## WHAT TO DO
Could you change every "visible point" in the entries below to "point in view", keep everything else the same, and drop the picture lines from your answer?

## PROVIDED RECORDS

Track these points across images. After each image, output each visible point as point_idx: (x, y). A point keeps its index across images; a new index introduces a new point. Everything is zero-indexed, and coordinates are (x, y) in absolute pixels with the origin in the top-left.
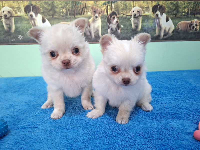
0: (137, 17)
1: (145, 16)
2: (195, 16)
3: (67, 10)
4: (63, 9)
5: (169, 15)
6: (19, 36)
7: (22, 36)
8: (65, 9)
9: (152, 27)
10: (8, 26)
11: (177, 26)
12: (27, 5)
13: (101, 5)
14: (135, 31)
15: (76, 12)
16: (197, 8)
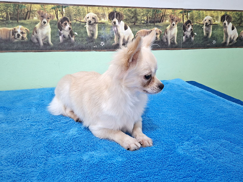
0: (93, 24)
1: (101, 23)
2: (154, 24)
3: (8, 14)
4: (3, 12)
5: (127, 23)
9: (109, 35)
11: (136, 35)
13: (49, 9)
14: (91, 39)
15: (19, 16)
16: (157, 16)
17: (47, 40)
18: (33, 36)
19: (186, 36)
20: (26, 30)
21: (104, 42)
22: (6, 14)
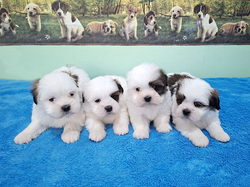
0: (177, 18)
1: (186, 16)
2: (241, 17)
3: (100, 8)
5: (212, 16)
6: (46, 35)
7: (49, 35)
8: (98, 7)
9: (193, 29)
10: (34, 24)
11: (221, 29)
12: (55, 2)
13: (137, 3)
14: (174, 33)
15: (110, 10)
16: (245, 9)
17: (133, 34)
18: (121, 30)
20: (115, 24)
21: (186, 37)
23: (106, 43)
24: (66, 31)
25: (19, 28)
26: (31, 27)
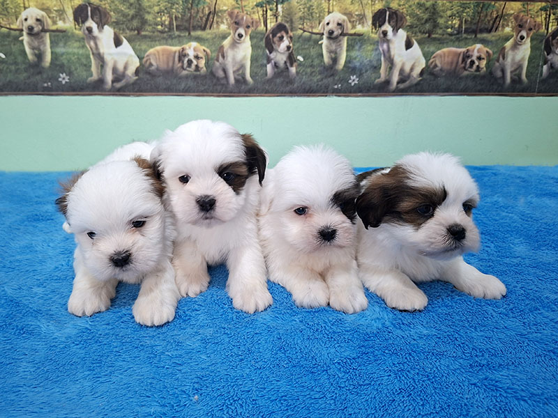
0: (337, 38)
1: (355, 34)
2: (476, 36)
3: (172, 19)
4: (164, 15)
5: (412, 33)
6: (61, 75)
7: (67, 75)
8: (168, 15)
9: (370, 61)
10: (36, 52)
11: (431, 61)
12: (80, 5)
13: (251, 7)
14: (330, 70)
15: (193, 22)
16: (483, 18)
17: (242, 73)
19: (551, 64)
20: (204, 50)
21: (357, 77)
22: (169, 19)
23: (186, 91)
24: (102, 66)
25: (6, 60)
26: (30, 57)
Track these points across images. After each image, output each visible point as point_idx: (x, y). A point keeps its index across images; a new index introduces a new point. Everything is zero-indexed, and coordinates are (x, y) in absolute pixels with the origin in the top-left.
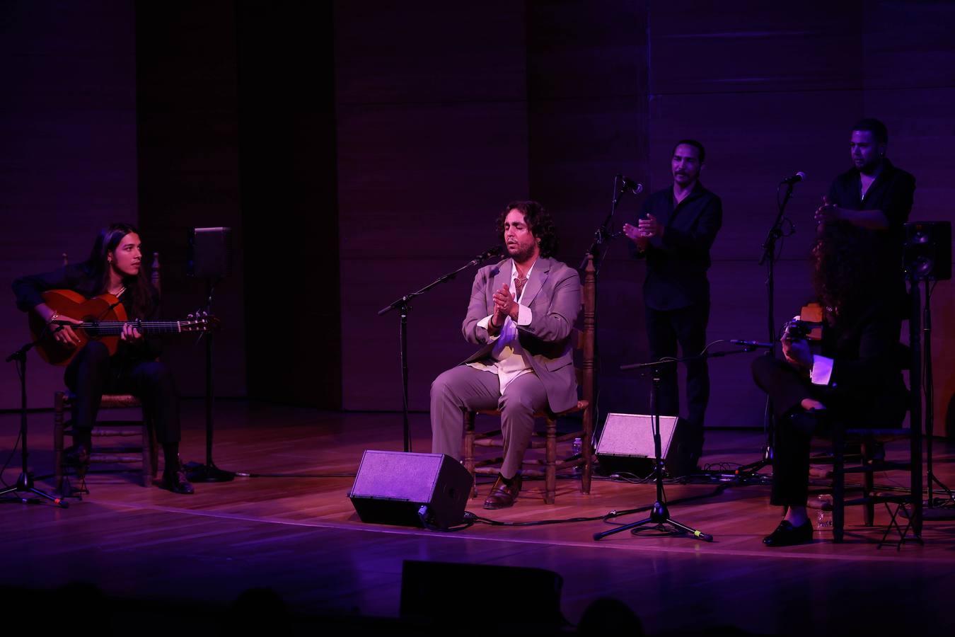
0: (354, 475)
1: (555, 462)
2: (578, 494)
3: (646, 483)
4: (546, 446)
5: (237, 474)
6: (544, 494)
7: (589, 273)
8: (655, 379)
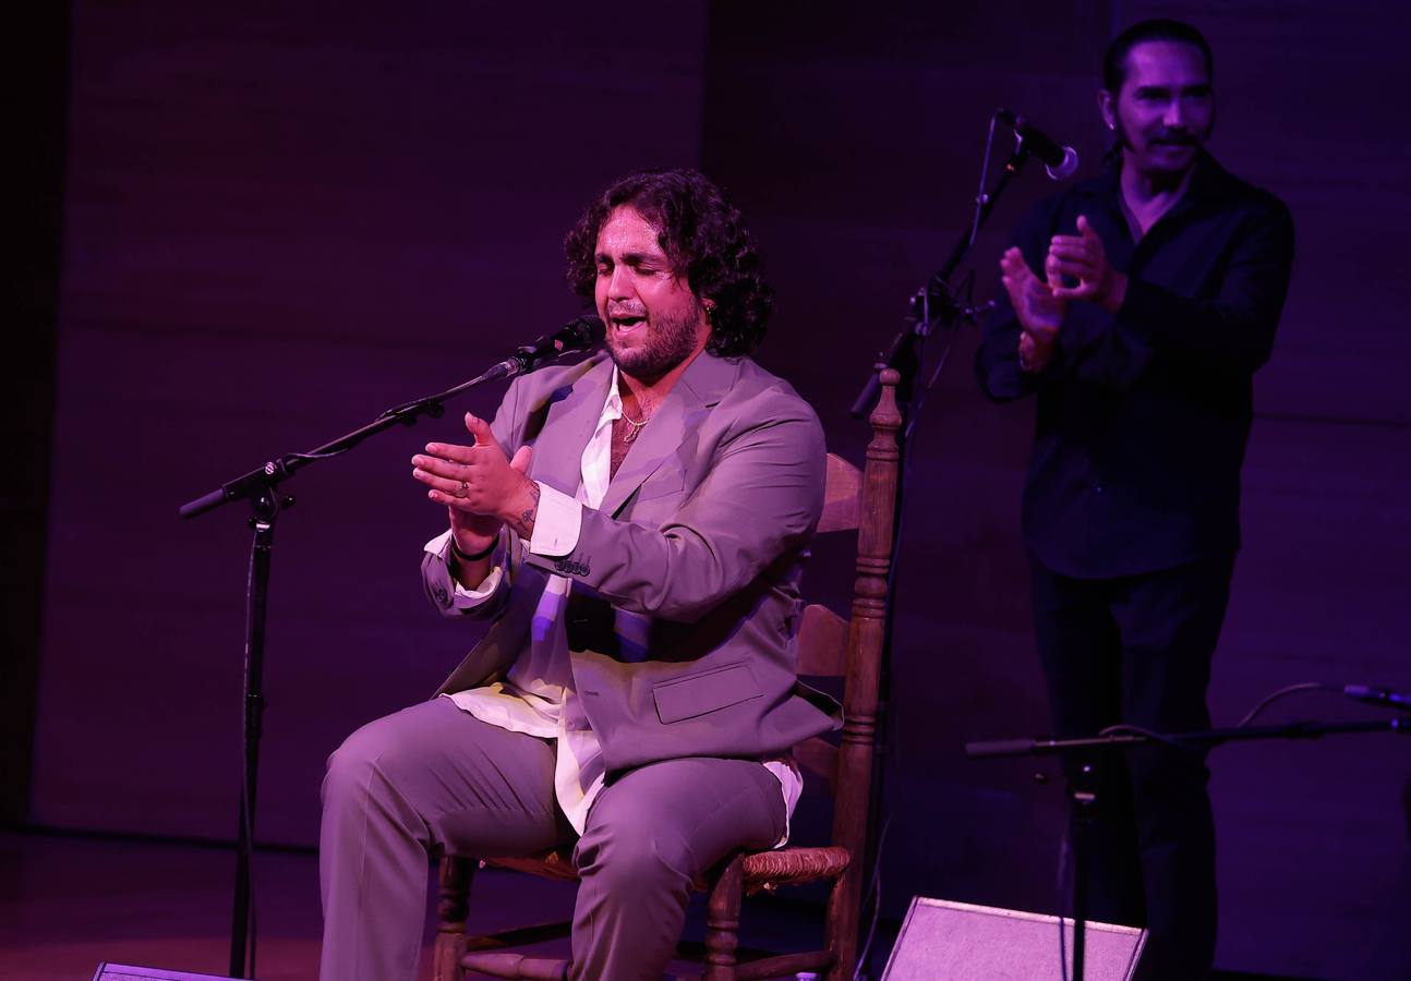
7: (882, 429)
8: (1079, 796)
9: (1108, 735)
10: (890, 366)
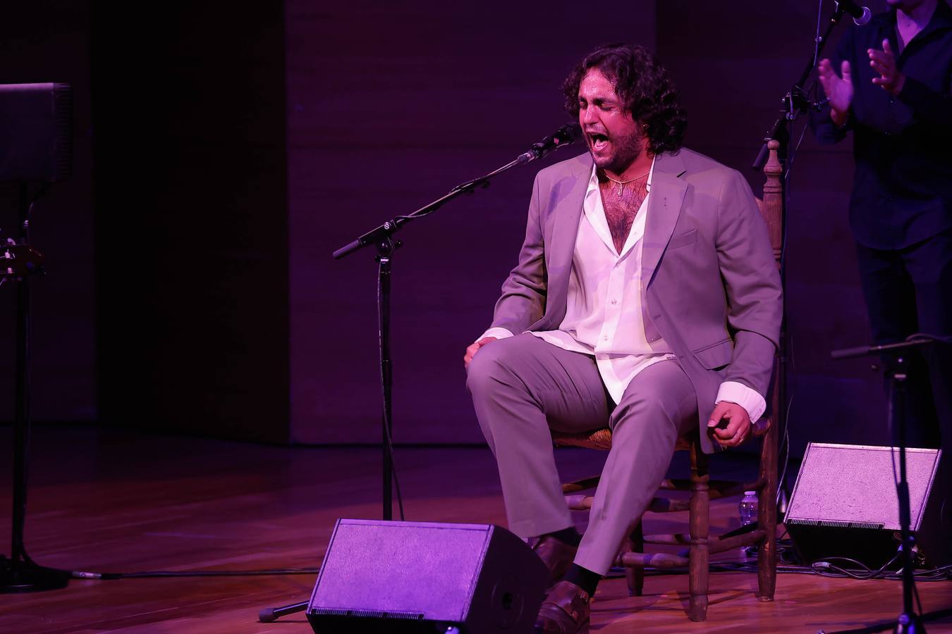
0: (313, 569)
1: (707, 538)
2: (750, 600)
3: (882, 578)
4: (688, 507)
5: (75, 573)
6: (688, 602)
7: (772, 175)
8: (897, 376)
9: (911, 340)
10: (773, 138)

## FINAL ANSWER
Track these points across images. After each image, output each point in view as point_idx: (x, y). A point keeps its index across images; a new index introduces a new point. Everything is zero-indexed, and coordinates are (x, y) in absolute pixels with the origin in the top-left.
0: (137, 17)
1: (145, 16)
2: (195, 16)
3: (67, 10)
4: (63, 9)
5: (169, 15)
6: (19, 36)
7: (22, 36)
8: (65, 9)
9: (152, 27)
10: (8, 26)
11: (177, 26)
12: (27, 5)
13: (101, 5)
14: (135, 31)
15: (76, 12)
16: (197, 8)
0: (93, 24)
1: (101, 23)
2: (154, 24)
3: (8, 14)
4: (3, 12)
5: (127, 23)
9: (109, 35)
11: (136, 35)
13: (49, 9)
14: (91, 39)
15: (19, 16)
16: (157, 16)
17: (47, 40)
18: (33, 36)
19: (186, 36)
20: (26, 30)
21: (104, 42)
22: (6, 14)
0: (177, 18)
1: (186, 16)
2: (241, 17)
3: (100, 8)
5: (212, 16)
6: (46, 35)
7: (49, 35)
8: (98, 7)
9: (193, 29)
10: (34, 24)
11: (221, 29)
12: (55, 2)
13: (137, 3)
14: (174, 33)
15: (110, 10)
16: (245, 9)
17: (133, 34)
18: (121, 30)
20: (115, 24)
21: (186, 37)
23: (106, 43)
24: (66, 31)
25: (19, 28)
26: (31, 27)
0: (337, 38)
1: (355, 34)
2: (476, 36)
3: (172, 19)
4: (164, 15)
5: (412, 33)
6: (61, 75)
7: (67, 75)
8: (168, 15)
9: (370, 61)
10: (36, 52)
11: (431, 61)
12: (80, 5)
13: (251, 7)
14: (330, 70)
15: (193, 22)
16: (483, 18)
17: (242, 73)
19: (551, 64)
20: (204, 50)
21: (357, 77)
22: (169, 19)
23: (186, 91)
24: (102, 66)
25: (6, 60)
26: (30, 57)
Track these points across images. After each image, output each point in view as point_idx: (x, y). A point keeps its index across images; a new index introduces a new point. Everything is zero-indexed, and coordinates are (x, y) in absolute pixels with the origin in the top-left.
0: (354, 475)
1: (555, 462)
2: (578, 494)
3: (646, 483)
4: (546, 446)
5: (237, 474)
6: (544, 494)
7: (589, 273)
8: (655, 379)
7: (882, 429)
8: (1079, 796)
9: (1108, 735)
10: (890, 366)
0: (313, 569)
1: (707, 538)
2: (750, 600)
3: (882, 578)
4: (688, 507)
5: (75, 573)
6: (688, 602)
7: (772, 175)
8: (897, 376)
9: (911, 340)
10: (773, 138)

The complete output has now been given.